Ella era perfecta.
No importaba el verbo que se sentía en sus labios. Su cuerpo era ese sustantivo abstracto que conjuga a hasta la más perversa de las pasiones.
Porque era perfecta.
Su fantasía hacíase mella en su realidad; dibujaba ese camino, pedregoso a veces, pero con persistencia me llevaba a la felicidad.
Porque así y todo, ella era perfecta.
Sabíase sentir dama y poesía a la vez. Algo inalcanzable para un poeta inmaduro, ese fruto prohibido que muestra el hambre de nuestra desnudez, aun cuando se perdía en su cuerpo puro.
Porque ella se sabía perfecta.
No hay otro motivo, no hay otra razón demás para perderse en sus labios, era ahí donde con maestría conjugaba a la vez, fantasía y realidad, poemas infinitos en la blancura de su cama; es ahí donde yo recitaba sus curvas, en donde me era necesario el freno para no perderme en mi locura.
Porque se sentía perfecta.
Una bella obra de arte siempre se sabría así; impoluta de pecados carnales, porque ella misma era ese pecado.
Recuerdo que todo el rato ella se sentía perfecta.
Y así siempre lo fue. Su camino era indeciso como este poeta, pero su luz me guiaba en las rimas para recitarlas en su piel.
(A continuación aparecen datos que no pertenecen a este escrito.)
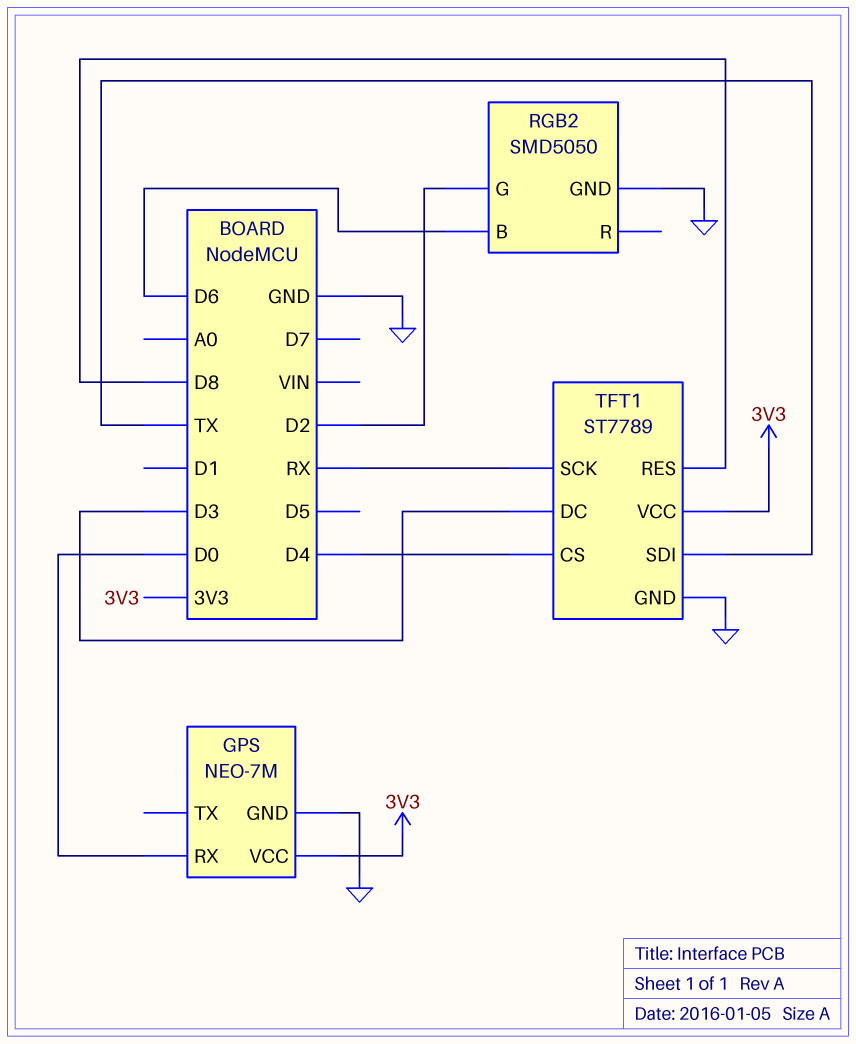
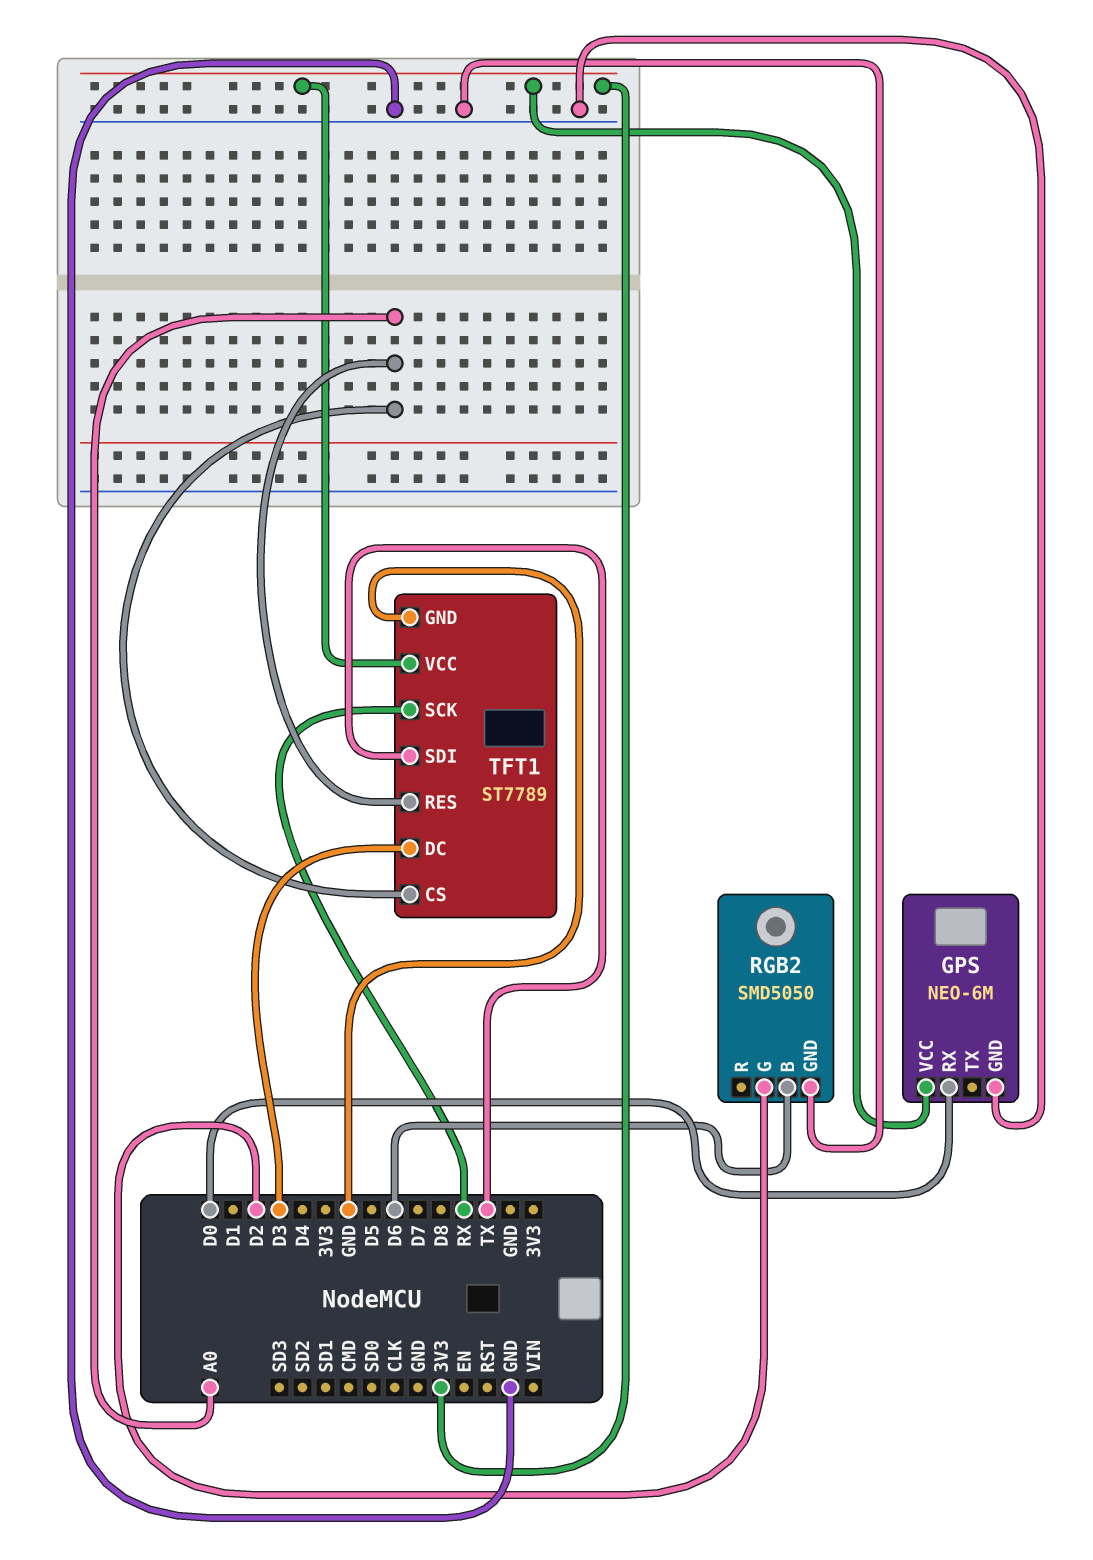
GPS: NEO-7M -> NEO-6M
TFT1 pin CS: D4 -> A0
TFT1 pin RES: D8 -> A0

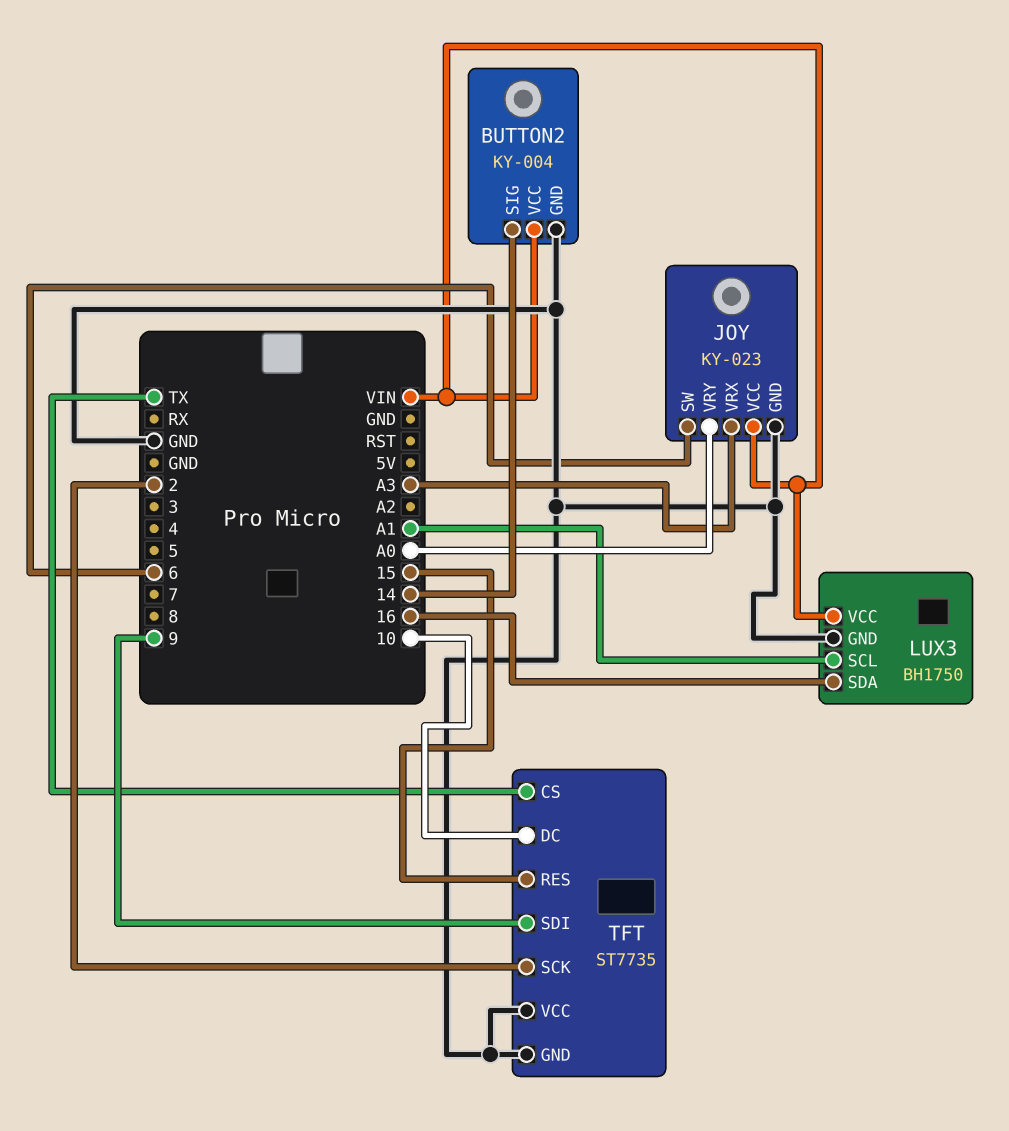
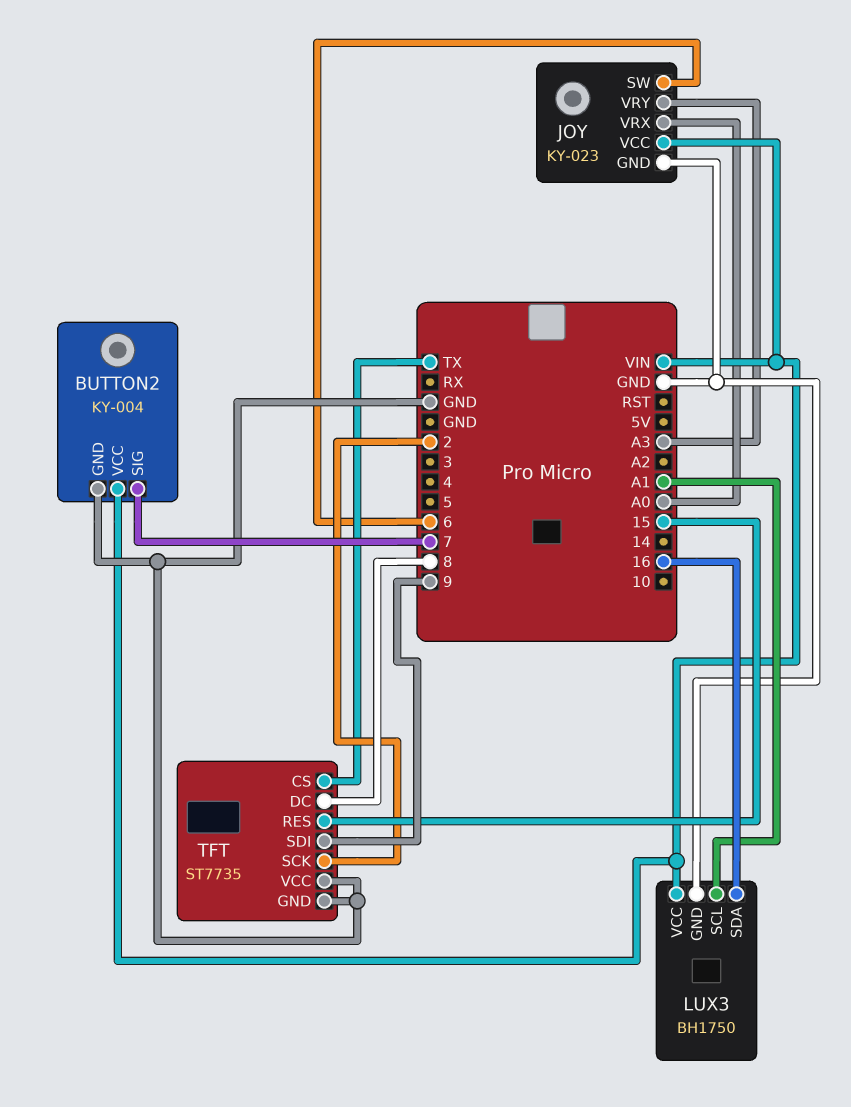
BUTTON2 pin SIG: 14 -> 7
JOY pin VRX: A3 -> A0
JOY pin VRY: A0 -> A3
TFT pin DC: 10 -> 8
Y me agradó que siempre se sintiera perfecta.
Porque así lo sentí, así lo deseé. En una sola noche me logré dormir en la seguridad de su piel. Es ahí donde yo descubría nuevos amaneceres tras lujuriosas noches que me brindaba su ser.
Porque ella precisamente era perfecta.
Y no hay más. Su cintura marcaba esa coma para continuar en otra oración para su ser. Al final de cada verso, su sensualidad era ese punto y aparte que este poeta quiso poner.
Porque así, efectivamente ella era perfecta.
Mi poesía cada noche en su amanecer se perdía; lograba encontrarla a ratos, pero al final de cada rima, de cada verso de Mujer, comprendía que ella era el mejor y más bello poema en el que hasta yo también siempre me quise perder.